Des obstacles nombreux
Sur le papier, cet ensemble de mesures a de quoi séduire un gouvernement socialiste désireux de faire des économies budgétaires tout en améliorant la situation du marché immobilier. Mais plusieurs raisons, certaines bonnes, d'autres mauvaises, rendent peu probable la mise en oeuvre de ce programme.
- Il y a premièrement la question du calendrier. Au cas ou vous ne l'auriez pas remarqué, la conjoncture économique est très mauvaise. Dans ces conditions, provoquer une forte baisse des prix immobiliers génère un effet de richesse négatif : les ménages propriétaires de logements constatent que la valeur de ceux-ci, donc de leur patrimoine, se réduit. Cette perte de richesse perçue les encourage à épargner et à réduire leur consommation, avec à la clé un effet récessif immédiat. Ce n'est pas vraiment le moment. A cela, Wasmer et Trannoy répondent que l'impact de cet effet de richesse serait probablement réduit; c'est possible, mais pas certain.
- Il y a aussi toute une série de bombes politiques dans ces mesures. Les politiques en France n'aiment rien tant que créer un dispositif immobilier fiscal portant leur nom, et détestent le supprimer. Peut-on sérieusement envisager que le dispositif Duflot, implicitement visé par les auteurs, disparaisse un an après avoir été créé? Si on ajoute les changements dans la détermination des plans d'urbanisme et des permis de construire, on peut s'attendre à une levée de boucliers des élus locaux. Ne parlons pas des changements de réglementation fiscale, qui auraient des effets redistributifs considérables. Quand on voit la difficulté qu'il y a à modifier les barèmes des taxes d'habitation et foncières, il y a de quoi s'inquiéter. Dans le monde rural enfin, la perspective de taxer les plus values latentes lors de la conversion de terrains agricoles en terrains constructibles a largement de quoi énerver les agriculteurs et multiplier les lâchers de cochons dans les préfectures.

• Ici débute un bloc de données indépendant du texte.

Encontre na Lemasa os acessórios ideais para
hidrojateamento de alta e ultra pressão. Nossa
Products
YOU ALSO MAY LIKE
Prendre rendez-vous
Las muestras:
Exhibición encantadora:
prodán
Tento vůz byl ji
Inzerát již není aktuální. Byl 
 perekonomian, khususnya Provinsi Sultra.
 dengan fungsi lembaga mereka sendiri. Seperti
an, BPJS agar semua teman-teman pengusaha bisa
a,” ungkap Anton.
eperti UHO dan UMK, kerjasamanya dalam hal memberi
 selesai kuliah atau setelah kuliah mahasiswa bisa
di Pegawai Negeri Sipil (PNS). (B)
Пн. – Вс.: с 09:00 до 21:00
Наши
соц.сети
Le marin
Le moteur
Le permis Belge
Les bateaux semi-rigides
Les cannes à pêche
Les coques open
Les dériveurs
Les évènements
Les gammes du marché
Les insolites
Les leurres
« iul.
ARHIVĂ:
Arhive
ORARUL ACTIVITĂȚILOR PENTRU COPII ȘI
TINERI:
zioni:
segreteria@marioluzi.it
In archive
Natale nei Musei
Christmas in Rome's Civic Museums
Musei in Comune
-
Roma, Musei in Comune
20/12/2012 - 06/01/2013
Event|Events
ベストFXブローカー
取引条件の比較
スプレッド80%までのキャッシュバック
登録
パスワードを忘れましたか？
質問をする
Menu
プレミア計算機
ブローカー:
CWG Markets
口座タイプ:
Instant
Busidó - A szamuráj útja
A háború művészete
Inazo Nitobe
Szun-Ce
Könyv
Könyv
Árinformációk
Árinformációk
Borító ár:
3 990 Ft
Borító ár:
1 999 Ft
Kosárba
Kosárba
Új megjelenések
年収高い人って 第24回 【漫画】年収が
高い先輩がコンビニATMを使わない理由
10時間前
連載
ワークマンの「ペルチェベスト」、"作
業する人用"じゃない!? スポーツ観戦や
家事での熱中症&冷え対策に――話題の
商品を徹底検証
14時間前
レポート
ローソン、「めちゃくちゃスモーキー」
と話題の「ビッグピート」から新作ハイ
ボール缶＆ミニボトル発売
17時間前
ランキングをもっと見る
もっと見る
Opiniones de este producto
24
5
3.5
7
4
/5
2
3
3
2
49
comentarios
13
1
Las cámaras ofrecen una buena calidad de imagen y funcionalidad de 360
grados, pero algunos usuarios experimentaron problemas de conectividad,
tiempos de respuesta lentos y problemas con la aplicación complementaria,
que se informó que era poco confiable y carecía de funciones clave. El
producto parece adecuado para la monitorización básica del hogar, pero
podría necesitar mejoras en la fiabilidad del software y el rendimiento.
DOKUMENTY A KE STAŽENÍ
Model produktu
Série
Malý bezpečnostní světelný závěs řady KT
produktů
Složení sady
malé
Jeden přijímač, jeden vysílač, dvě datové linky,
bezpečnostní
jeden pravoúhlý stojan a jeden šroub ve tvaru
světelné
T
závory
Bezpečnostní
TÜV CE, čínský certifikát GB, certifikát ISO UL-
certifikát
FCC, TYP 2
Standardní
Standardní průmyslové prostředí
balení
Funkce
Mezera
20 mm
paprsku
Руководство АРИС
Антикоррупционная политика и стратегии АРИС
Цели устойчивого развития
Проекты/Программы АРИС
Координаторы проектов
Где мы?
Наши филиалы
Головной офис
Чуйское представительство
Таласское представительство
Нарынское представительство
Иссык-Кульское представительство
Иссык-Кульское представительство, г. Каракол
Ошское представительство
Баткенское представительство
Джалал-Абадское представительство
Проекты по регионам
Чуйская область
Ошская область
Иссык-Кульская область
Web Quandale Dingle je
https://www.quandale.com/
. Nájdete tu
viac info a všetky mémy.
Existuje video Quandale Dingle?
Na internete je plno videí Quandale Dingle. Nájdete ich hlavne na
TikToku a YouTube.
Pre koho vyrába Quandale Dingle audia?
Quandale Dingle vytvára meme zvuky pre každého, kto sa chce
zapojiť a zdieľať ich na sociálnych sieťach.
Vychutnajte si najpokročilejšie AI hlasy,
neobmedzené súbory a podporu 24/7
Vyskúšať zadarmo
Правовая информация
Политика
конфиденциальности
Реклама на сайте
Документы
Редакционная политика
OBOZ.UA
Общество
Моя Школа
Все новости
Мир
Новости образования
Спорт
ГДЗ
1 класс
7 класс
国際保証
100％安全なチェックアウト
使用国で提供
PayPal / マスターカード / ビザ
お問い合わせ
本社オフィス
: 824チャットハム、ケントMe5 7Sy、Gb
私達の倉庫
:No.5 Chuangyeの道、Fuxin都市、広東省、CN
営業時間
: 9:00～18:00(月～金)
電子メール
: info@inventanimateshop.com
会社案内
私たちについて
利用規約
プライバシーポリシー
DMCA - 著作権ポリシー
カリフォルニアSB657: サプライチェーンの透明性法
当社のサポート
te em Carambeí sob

Il est donc probable que le gouvernement, après avoir manifesté un intérêt poli pour les travaux de nos chercheurs, oubliera vite leurs recommandations, et préférera combler les finances publiques avec un peu d'austérité supplémentaire, tout en maintenant les dispositifs les plus absurdes qui maintiennent les prix immobiliers à un niveau démentiel. C'est dommage : dans le contexte actuel, c'est de ce genre de mesure structurelle dont on a besoin.